I don't think that's possible: Suppose your initial state is $\vert \phi\rangle$. Let $\vert \psi\rangle$ be a state with the numbers $1,4,8,13$ in superposition. Then $\langle \psi \vert \phi\rangle\neq 0$, since the states have $8$ and $13$ in common. But if we have some sort of $n$th minimum circuit $U_n$ with $U_2\vert \phi\rangle\vert 0\rangle=\vert\phi\rangle\vert 3\rangle$ and $U_2\vert \psi\rangle\vert 0\rangle=\vert \psi\rangle\vert 4\rangle$, the outputs are orthogonal. This is impossible if $U_2$ is a unitary.
I'm not sure exactly what you had in mind (a circuit, a channel,...?). In the most generality I can think of: Suppose $\vert \phi\rangle$ and $\vert\psi\rangle$ are uniform superpositions of the numbers $\{1,3,8,13\}$ and $\{1,4,8,13\}$, respectively. Then the fidelity between them is 0.75. Suppose we have some quantum channel $\Phi$ that is supposed to select the 2nd smallest element. We know the fidelity between $\Phi(\vert \phi\rangle\langle\phi\vert)$ and $\Phi(\vert \psi\rangle\langle\psi\vert)$ is at least 0.75 because channels increase fidelity. (I think) This implies that if the probability of measuring 3 in the first state is $p$, then the probability of measuring 3 in the second state is at least $0.75p$. So if we have a high probability of measuring 3 in the first state (which we should) then we also have a high probability of measuring 3 in the second state (which we should not).

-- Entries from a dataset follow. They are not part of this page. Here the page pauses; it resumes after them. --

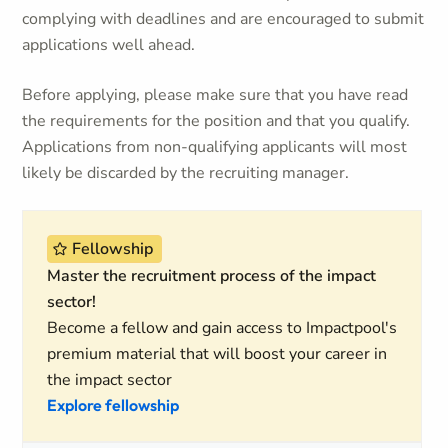
complying with deadlines and are encouraged to submit
applications well ahead.
Before applying, please make sure that you have read
the requirements for the position and that you qualify.
Applications from non-qualifying applicants will most
likely be discarded by the recruiting manager.
Fellowship
Master the recruitment process of the impact
sector!
Become a fellow and gain access to Impactpool's
premium material that will boost your career in
the impact sector
Explore fellowship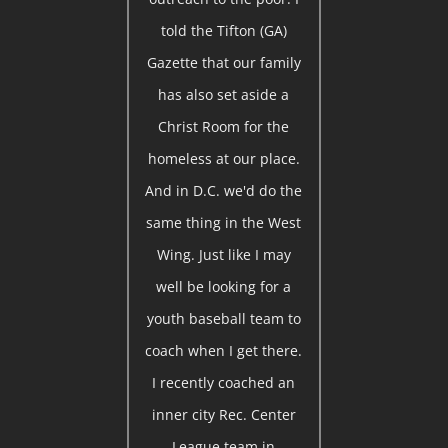
told the Tifton (GA)
Gazette that our family
has also set aside a
Christ Room for the
homeless at our place.
And in D.C. we'd do the
same thing in the West
Wing. Just like I may
well be looking for a
youth baseball team to
coach when I get there.
I recently coached an
inner city Rec. Center
League team in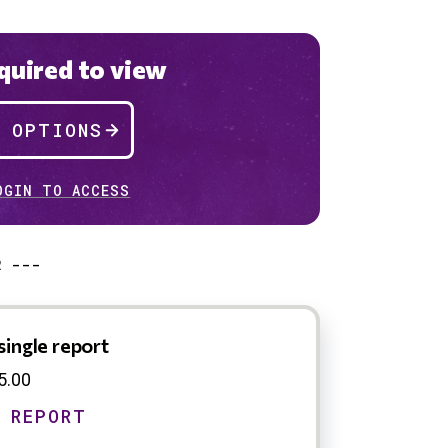
uired to view
P OPTIONS
OGIN TO ACCESS
R ---
single report
5.00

Note that there is a big difference between what you asked, and the problem of finding the $n$th minimum given the state $\vert a_1\rangle\vert a_2\rangle\cdots \vert a_N\rangle$. In this case, if any of the numbers $a_1,\cdots, a_N$ are different, the states are orthogonal. The paper you linked provides a method to solve the problem in this case.